Researchers at the University of Adelaide
in Australia have discovered the role played by a gene that suppresses the development of cancer. Their work, which was published in the journal PLOS One and reported in Drug Discovery & Development
, offers a variety of new opportunities for scientists to develop treatments for cancer. At the crux of the research is the activity of the gene WWOX.

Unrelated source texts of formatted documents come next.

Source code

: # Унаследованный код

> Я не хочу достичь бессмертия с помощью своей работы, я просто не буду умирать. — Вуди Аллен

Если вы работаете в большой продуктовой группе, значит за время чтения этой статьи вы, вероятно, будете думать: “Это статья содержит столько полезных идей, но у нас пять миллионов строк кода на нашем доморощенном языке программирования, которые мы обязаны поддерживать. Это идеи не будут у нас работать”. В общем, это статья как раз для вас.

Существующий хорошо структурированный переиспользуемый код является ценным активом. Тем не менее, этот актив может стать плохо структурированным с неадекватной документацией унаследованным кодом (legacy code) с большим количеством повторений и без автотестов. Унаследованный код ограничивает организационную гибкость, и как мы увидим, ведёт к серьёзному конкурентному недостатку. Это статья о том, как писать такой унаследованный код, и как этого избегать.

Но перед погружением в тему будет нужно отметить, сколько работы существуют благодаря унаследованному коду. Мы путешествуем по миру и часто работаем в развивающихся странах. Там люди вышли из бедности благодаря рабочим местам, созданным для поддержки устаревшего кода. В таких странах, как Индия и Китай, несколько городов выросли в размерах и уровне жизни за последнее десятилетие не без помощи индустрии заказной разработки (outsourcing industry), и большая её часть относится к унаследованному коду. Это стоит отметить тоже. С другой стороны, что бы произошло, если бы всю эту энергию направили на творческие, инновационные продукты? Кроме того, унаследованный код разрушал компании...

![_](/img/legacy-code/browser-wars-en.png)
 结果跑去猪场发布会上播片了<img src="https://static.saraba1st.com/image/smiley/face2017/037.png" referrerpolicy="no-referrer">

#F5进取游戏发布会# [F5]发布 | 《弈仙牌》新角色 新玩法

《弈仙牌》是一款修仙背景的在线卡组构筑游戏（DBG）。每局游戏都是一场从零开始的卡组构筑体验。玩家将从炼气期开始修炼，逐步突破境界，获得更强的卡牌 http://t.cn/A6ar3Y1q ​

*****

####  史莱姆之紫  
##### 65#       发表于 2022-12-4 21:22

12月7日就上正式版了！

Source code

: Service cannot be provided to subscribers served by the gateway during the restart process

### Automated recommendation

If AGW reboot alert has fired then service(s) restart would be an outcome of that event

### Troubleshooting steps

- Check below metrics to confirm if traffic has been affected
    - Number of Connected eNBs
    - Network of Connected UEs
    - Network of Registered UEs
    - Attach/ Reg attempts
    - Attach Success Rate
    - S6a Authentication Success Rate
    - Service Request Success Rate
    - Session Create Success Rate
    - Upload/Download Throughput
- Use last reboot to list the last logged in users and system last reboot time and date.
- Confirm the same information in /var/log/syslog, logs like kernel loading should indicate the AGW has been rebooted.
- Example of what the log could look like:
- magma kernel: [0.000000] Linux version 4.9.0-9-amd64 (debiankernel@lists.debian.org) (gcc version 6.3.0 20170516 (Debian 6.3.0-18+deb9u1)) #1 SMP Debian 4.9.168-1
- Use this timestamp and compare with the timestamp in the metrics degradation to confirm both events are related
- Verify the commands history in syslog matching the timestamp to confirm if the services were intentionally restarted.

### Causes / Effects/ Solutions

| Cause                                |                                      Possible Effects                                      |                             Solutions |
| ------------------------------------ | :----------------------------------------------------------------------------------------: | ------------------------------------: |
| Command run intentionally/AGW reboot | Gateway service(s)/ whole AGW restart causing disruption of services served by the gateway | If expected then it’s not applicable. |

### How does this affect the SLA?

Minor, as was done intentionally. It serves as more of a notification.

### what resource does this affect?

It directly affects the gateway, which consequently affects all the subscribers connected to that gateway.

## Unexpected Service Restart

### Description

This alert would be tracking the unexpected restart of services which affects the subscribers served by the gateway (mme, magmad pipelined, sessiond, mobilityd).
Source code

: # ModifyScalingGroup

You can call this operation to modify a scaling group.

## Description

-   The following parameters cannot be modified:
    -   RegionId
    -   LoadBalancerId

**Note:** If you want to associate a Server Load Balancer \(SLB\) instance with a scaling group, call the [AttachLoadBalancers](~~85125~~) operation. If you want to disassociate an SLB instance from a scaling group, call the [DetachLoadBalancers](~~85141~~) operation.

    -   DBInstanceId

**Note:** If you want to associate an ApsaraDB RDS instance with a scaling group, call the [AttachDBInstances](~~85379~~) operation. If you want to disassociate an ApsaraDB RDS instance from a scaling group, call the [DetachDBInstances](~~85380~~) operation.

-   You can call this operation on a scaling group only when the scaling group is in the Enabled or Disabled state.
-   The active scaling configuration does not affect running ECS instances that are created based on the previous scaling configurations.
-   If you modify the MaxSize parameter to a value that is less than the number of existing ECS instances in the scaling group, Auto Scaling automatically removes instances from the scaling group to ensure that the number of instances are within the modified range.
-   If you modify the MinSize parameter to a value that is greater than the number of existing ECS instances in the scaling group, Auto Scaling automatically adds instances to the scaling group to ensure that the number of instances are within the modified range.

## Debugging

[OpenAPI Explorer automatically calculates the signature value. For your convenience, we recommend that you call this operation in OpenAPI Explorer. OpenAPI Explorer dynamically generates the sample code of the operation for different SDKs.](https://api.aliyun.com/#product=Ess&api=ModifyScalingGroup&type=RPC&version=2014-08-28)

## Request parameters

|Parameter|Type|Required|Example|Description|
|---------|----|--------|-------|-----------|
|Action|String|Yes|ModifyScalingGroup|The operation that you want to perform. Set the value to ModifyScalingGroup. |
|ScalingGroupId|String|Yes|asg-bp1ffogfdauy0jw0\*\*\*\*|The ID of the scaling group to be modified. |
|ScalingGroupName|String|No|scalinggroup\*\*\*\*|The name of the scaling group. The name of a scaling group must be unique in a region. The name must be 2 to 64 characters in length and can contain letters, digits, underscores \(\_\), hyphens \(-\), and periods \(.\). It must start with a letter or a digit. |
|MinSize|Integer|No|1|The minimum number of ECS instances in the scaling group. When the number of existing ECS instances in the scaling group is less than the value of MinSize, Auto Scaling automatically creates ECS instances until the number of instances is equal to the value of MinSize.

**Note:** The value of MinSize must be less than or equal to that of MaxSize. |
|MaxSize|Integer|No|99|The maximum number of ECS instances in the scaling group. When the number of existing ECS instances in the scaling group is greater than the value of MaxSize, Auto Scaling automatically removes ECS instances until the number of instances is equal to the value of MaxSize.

According to Professor Rob Richards, Head of Genetics and Evolution in the University’s School of Biological Sciences, “We’ve known for some time that in certain types of cancer, people with low levels of WWOX protein are more likely to develop cancer. We also know that cancers with low levels of WWOX tend to be more aggressive and less responsive to treatment. A higher level of WWOX activity is definitely a good thing to have, but, until now, the role that WWOX plays in cancer suppression has been a mystery.”
Working with his team of researchers, Dr Louise O’Keefe and Ph.D. students Amanda Choo and Cheng Shoou Lee, Professor Richards studied the impact of lower levels of WWOX on cells using a genetic model: the small laboratory fly, Drosophila. As Professor Richards explained, “Our research has shown that cancer cells with lower levels of WWOX had a competitive advantage over those cells with normal WWOX levels, and could outgrow them. This could lead to a more aggressive cancer and worse outcomes for cancer patients: poorer survival rates.”
After additional research, the scientists saw that the WWOX gene plays a role in the altered metabolism of cancer cells that are known to use glucose differently from normal cells. Cancer cells are likely to use glucose to create more cell building blocks than energy, and this process is what is assumed to help them to divide and grow.
Professor Richards added, “Another set of Drosophila experiments revealed that the WWOX gene helps keep the balance of glucose use in favour of producing energy rather than helping cancer cells multiply. This difference in metabolism is a key part of how cancer cells have a competitive advantage over normal cells. Low WWOX levels will allow more glucose to be used for these cancer cell building blocks.”
The research offered good news: is that WWOX belongs to a family of proteins that have enzyme activity. Thus, WWOX activity can be altered by targeting the enzyme.
“We now have a good idea of what WWOX does in cancer cells and how it acts to help suppress cancer. And we have a potential target to be able to influence that activity to change the properties of cancer cells,” Professor Richards concluded.